The Rogue Theatre opened its doors in 1938 as one of the few theaters built during the heart of the Great Depression. Crowds filled her seats to watch Spencer Tracy, Clark Gable, and Marlene Dietrich on the silver screen. News Reels brought home the battlefront during the “Big War.” Through the fabulous 50′s, and the turbulent 60′s the theatre attracted crowds to downtown Grants Pass. As years passed, the advent of television, multiplex cinemas and shopping malls made it difficult for the aging theatre to compete. Closing it’s doors in 1999

In 2000, the Rogue Theatre was reopened as a regional non-profit performing arts center. Complete with state-of-the-art sound and lighting. The Rogue is now capable of hosting a wide range of arts and cultural events, including theater, concerts, dance and film presentations.

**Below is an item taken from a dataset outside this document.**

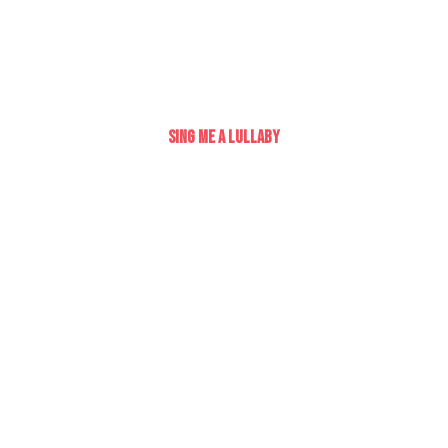
Sing Me A Lullaby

The Rogue Theatre is one of Grants Pass’ most prominent historical buildings. The Art Deco exterior and glowing neon marquee add to the warmth and charm of the city’s historical district. It has been recognized as both an important statewide and national historic resource. The ongoing restoration the theatre with the generosity of The Carpenter Foundation and the Myers Trust, as well as local patrons, has preserved one of the city’s few remaining landmark buildings.

Other Info
Paul Thorn at The Historic Rogue Theatre in Grants Pass, Oregon.
Thorn is the son of a Pentecostal preacher; gospel music was in his blood from birth and has remained a lifelong passion. Music wasn’t his first choice as a profession, however; boxing was. He fought professionally in the 1980s. After retiring, he embraced music, but continued to pay the rent with a day job — until music entrepreneur and manager Miles Copeland heard him play a show in a Tupelo pizzeria. Copeland signed him to A&M. His debut album, Hammer and Nail, was issued in 1997. Thorn moved to Copeland’s Ark 21 for 1999’s Ain’t Love Strange.